Опять-таки можно было бы написать историю законов композиции данной национальной литературы или всей мировой литературы, и опять-таки и здесь результат был бы чрезвычайно беден, если бы мы не брали истории этой композиции в глубочайшей связи с количеством и качеством того идейно реального и эмоционального материала, каким располагают художники или, если выразиться точнее, в распоряжении которого художники оказывались.
Все это я говорю для того, чтобы показать, что, не игнорируя формальной стороны литературы, приходится постоянно подчеркивать в особенности ее идеологическое содержание. Конечно, сухой подход к произведениям с точки зрения сюжетологии и истории идей вовсе не соответствует тонкости марксизма, если даже прибавить к этому и историю чувств, как они отражаются в чисто интеллектуальном зеркале понятий (слов).
Нет, марксист не может не понимать, что нельзя подходить к истории литературы так же, как можно подойти к истории философии. Он прекрасно понимает, что форма играет здесь огромную роль, т.-е. что, суммарно говоря, ритмическая конструкция и общая композиция каждого произведения составляют в нем, как художественном произведении, самое главное, но тем не менее это самое главное отнюдь не может быть отдернуто от содержания. Ибо за исключением самых худших декадентских эпох, когда могла господствовать композиция для композиции, музыкальная форма – для себя самой, только тогда не замечается самой коренной и неразрывной зависимости художественного произведения от того, так сказать внутреннего задания, которое стояло перед художником при оформляющей работе (а это и есть содержание). Марксизм, как социологическая теория, как наука об обществе, может подходить к литературе с нескольких различных точек зрения. Он может брать литературу как отражение общества, и, разумеется, литература отражает общество не только в своих реалистических произведениях, но и в наиболее далеких от реализма. Здесь марксизм берет художественные произведения и анализирует их как с точки зрения более или менее реалистического отражения в них определенных бытовых условий (в этом отношении литература дает богатейший материал), так и с точки зрения тех тенденций, тех эмоций, тех идеалов, которые в них отражаются, и которые характеризуют личность автора, а через нее тот класс, которого он был представителем и для которого он главным образом писал.
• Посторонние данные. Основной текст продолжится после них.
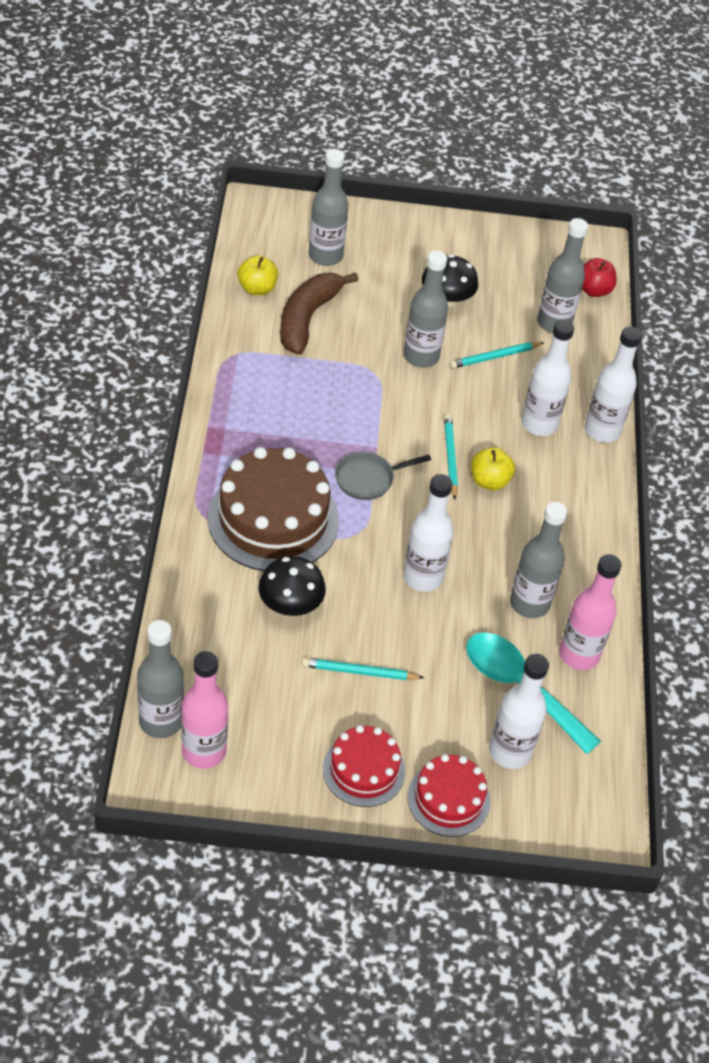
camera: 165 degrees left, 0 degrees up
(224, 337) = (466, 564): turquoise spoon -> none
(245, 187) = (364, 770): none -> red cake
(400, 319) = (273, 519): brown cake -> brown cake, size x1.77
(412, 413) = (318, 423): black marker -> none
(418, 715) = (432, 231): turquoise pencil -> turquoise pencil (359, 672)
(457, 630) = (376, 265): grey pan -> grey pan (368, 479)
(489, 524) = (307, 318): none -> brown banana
Не знаю, стоит ли прибавить к этому, что в большинстве случаев мы не найдем художественных произведений, отвечающих классическим границам точно определяемого класса. Каждый раз мы найдем здесь довольно сложные группы или сплетения групп, говорящих нам через своего выразителя и воспринимающих данное произведение, как его более или менее восторженная или более или менее критическая публика.
Но марксист, как социолог, может подойти к вопросам литературы и иначе. Он может интересоваться литературой не как совершенно своеобразным зеркалом, в котором отражается жизнь, а как самостоятельным социальным явлением, т.-е. спрашивать себя, как возникает потребность в художестве слова, как возрождается, как развивается это художество слова, как оно действует на общество, т.-е. какую роль играет в нем? Вероятно, не далек тот день, когда и на эти вопросы марксизм даст совершенно исчерпывающие ответы, при этом придется пользоваться отдельными конкретными литературными произведениями уже как иллюстрациями для такой теории литературы.
В такую теорию литературы, кроме общей части, должна войти более специальная, отвечающая на вопрос, как отражаются потребности каждого определенного класса в литературе, как отражаются в литературе классовые сочетания, т.-е. классовые противоречия или классовые союзы, поскольку они находят отражение в какой-либо конкретной художественной личности. Это значит, что такая частная или динамическая теория литературы должна будет осветить вопрос о законах эволюции литературы в связи с комбинациями классовой борьбы.